SHIBBOLETHS AND VERITIES
Coming, now, to shibboleths: a favorite in Indian political, academic and media circles is that claiming that Nepal lies entirely south of the Himalayas. While such claims may suit their respective purposes or fantasies, it is simply not true – geopolitically speaking!
Indeed, since a goodly chunk of Nepali territory lies in the trans-Himalayan region, such an assertion is not only baseless; it reflects their collective desire to ‘prove’ that Nepal is geopolitically entirely within the Indian sphere of influence – and at a great remove from China, her immediate neighbour to the north.
That aside, if Ladakh, a small portion of which is disputed between India and China, is so very important to them, notwithstanding their enormous size, it stands to reason that the importance of Nepal’s trans-Himalayan region, to her, is proportionately far greater. It is a geopolitical verity that cannot be denied.
In any case, there is absolutely no reason, therefore, why a quietus should not be provided to the shibboleth of Nepal being located entirely south of the Himalayas!

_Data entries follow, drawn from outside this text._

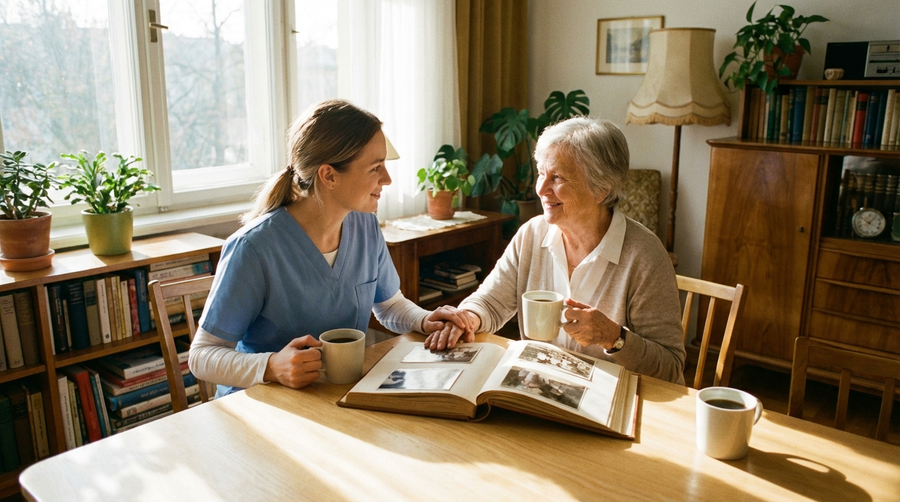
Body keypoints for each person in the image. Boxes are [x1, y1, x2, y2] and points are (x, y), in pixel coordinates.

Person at [190, 99, 469, 397]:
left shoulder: (366, 225)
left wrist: (424, 319)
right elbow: (202, 356)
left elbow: (388, 305)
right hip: (262, 406)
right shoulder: (254, 247)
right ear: (329, 175)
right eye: (375, 168)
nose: (387, 179)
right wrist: (272, 366)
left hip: (334, 396)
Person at [424, 116, 686, 385]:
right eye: (541, 173)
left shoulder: (645, 256)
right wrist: (465, 318)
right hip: (538, 389)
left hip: (610, 403)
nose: (540, 189)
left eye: (557, 177)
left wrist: (614, 337)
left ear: (601, 189)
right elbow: (490, 302)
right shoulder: (532, 234)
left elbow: (670, 367)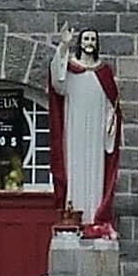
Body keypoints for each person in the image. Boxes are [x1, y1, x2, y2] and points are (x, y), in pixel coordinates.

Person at [46, 27, 122, 237]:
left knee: (97, 171)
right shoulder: (71, 69)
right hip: (76, 129)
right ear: (80, 42)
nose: (89, 42)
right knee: (76, 168)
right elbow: (57, 83)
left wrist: (111, 121)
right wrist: (63, 45)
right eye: (86, 38)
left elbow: (112, 104)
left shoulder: (103, 72)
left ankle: (95, 218)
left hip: (97, 133)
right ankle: (75, 215)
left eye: (93, 39)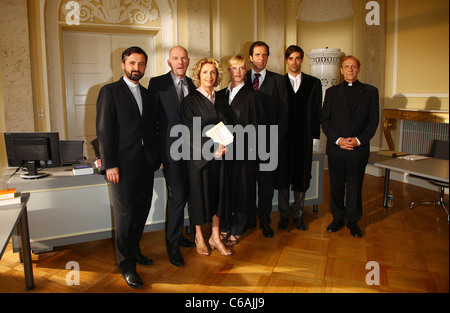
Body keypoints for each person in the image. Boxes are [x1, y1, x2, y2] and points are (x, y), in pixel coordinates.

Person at [96, 46, 160, 289]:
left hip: (145, 165)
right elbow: (104, 131)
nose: (137, 68)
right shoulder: (109, 92)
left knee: (141, 211)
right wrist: (109, 164)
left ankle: (134, 251)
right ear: (123, 65)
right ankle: (127, 265)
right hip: (120, 168)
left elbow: (151, 129)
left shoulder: (147, 95)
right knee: (125, 217)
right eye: (132, 63)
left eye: (141, 63)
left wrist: (155, 157)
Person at [320, 56, 379, 238]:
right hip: (337, 148)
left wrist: (358, 140)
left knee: (354, 186)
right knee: (336, 185)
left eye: (353, 66)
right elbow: (325, 120)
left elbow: (373, 121)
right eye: (347, 67)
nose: (350, 70)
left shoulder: (370, 92)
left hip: (358, 149)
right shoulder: (331, 92)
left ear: (359, 69)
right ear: (341, 70)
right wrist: (338, 140)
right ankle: (337, 218)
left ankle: (353, 221)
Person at [148, 46, 196, 267]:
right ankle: (172, 245)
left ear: (188, 61)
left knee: (186, 195)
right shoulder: (157, 84)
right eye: (175, 58)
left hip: (194, 153)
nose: (180, 62)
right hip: (170, 152)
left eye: (183, 58)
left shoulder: (194, 85)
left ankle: (181, 235)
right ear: (169, 62)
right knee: (176, 196)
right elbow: (150, 123)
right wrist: (155, 154)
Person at [181, 58, 233, 256]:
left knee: (217, 196)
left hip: (220, 157)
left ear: (217, 75)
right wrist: (211, 150)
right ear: (198, 75)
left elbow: (228, 124)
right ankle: (199, 237)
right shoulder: (190, 101)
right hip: (199, 158)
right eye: (205, 72)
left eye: (212, 72)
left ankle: (215, 236)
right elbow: (189, 131)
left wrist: (227, 144)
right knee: (198, 197)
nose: (209, 76)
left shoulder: (221, 99)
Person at [276, 45, 322, 230]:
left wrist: (315, 137)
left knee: (301, 176)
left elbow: (316, 110)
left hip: (303, 137)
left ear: (302, 60)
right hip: (283, 138)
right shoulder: (278, 82)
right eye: (291, 58)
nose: (294, 62)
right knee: (283, 176)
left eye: (297, 58)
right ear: (286, 60)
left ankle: (299, 214)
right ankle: (284, 215)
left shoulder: (313, 83)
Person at [245, 41, 289, 238]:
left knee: (266, 185)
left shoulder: (279, 81)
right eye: (257, 54)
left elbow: (284, 113)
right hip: (244, 144)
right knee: (246, 184)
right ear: (250, 57)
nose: (261, 58)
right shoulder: (241, 78)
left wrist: (277, 139)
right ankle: (247, 219)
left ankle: (265, 221)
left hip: (269, 143)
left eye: (265, 55)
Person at [218, 55, 259, 245]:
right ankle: (225, 225)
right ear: (228, 71)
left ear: (246, 70)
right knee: (226, 191)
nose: (238, 72)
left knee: (243, 191)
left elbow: (256, 128)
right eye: (234, 68)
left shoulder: (252, 96)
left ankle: (238, 227)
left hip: (244, 153)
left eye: (242, 68)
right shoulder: (220, 95)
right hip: (224, 153)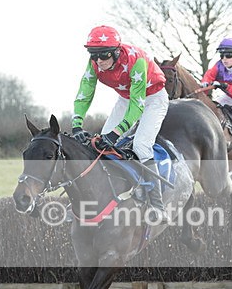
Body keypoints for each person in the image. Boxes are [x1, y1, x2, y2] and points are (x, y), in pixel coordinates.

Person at [70, 25, 170, 223]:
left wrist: (117, 133)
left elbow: (137, 105)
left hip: (152, 98)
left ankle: (157, 204)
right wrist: (76, 124)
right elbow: (85, 92)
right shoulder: (95, 63)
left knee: (141, 145)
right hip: (126, 98)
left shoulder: (136, 61)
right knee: (102, 147)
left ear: (116, 51)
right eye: (93, 55)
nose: (99, 61)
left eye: (104, 55)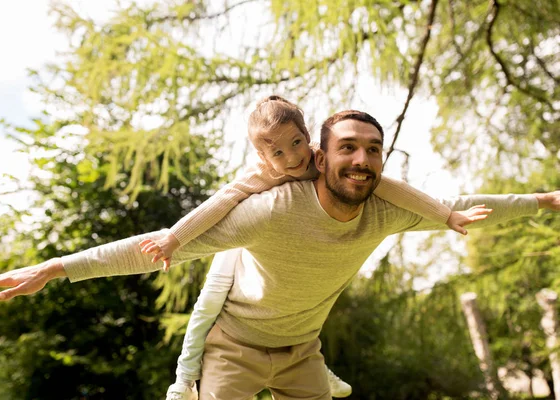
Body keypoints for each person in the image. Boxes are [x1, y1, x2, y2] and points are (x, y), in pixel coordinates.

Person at [0, 109, 560, 399]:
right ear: (319, 158)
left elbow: (464, 202)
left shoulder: (386, 208)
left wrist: (543, 200)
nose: (361, 160)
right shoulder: (273, 209)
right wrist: (56, 268)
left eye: (373, 151)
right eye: (348, 148)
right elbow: (161, 249)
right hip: (235, 349)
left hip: (303, 353)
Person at [137, 96, 489, 400]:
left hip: (281, 252)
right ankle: (183, 382)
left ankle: (315, 369)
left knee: (305, 297)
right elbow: (217, 204)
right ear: (262, 155)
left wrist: (445, 216)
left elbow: (393, 188)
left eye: (296, 143)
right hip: (243, 246)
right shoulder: (261, 176)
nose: (291, 157)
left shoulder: (322, 160)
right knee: (207, 307)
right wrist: (174, 238)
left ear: (307, 138)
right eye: (277, 152)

Another seemingly innocuous but outdated claim is that India is culturally, racially or otherwise close to the Madeshis, or people of the Nepal Tarai. That may be true.
Yet, because it is repeated endlessly in Indian political commentary – while the corresponding fact of a similarly close affinity between the Nepali people of the northern belt with Tibet/China is deliberately ignored or underplayed – it creates not only a serious distortion about the diversity in Nepal’s population but leads to all manner of policy complications, including those affecting Nepal-India relations.
If Nepal is not located only south of the Himalayas, there is scant doubt about the enormous significance for her, across a variety of fronts, of that majestic mountain range. Indeed, here is a reality, connected to the Himalayas, that is largely unknown.
As Harka Gurung, Nepal pre-eminent geographer, has claimed: “But for the transport of vast quantities of sand and silt by Himalayan rivers over millions of years, there would be no Gangetic plain.”
Other important and revealing perspectives that Gurung provides are: “Although Neolithic people of Austro-Munda type might have roamed in the foothills, the peopling of the Himalayas was basically the outcome of successive waves of migration of Monogoloids from the north-east and the Caucasoids from the south-west.
“The epicentre of the Mongoloid group was in the Sechuan-Yunnan plateau (in China) while that of the Caucasoids was in the Central Asian steppe…The first migration is said to have taken place about 2,000 BC., with the Aryan invasion of India, along the Tsangpo-corridor into Tibet…The Sherpas of Khumbu, for example, emigrated from Tibet as late as the 16th century…
“With conquerors and colonisers also came religion: Brahmanism across the ‘malarial moat’ to the south, Lamaism from the north and Islam from the west…Even higher religion exchanged distant symbols whereby conch shells from the Indian Ocean reverberated in Tibetan gombas and yak-tails served as fly whisks in Hindu temples.”
The most essential truism is that Nepal, largely because of its location between India and China, is imbued with geopolitical, cultural, religious and ethnic characteristics that are similar to those two civilizations.
Hence, any attempt to link her to just one, rather than both, will be unfair, inaccurate and bound to fail. In other words, the crucial element of balance in Nepal’s foreign policy is a perfectly natural, and not a contrived, outcome. Those dealing with her would do well to keep that in mind.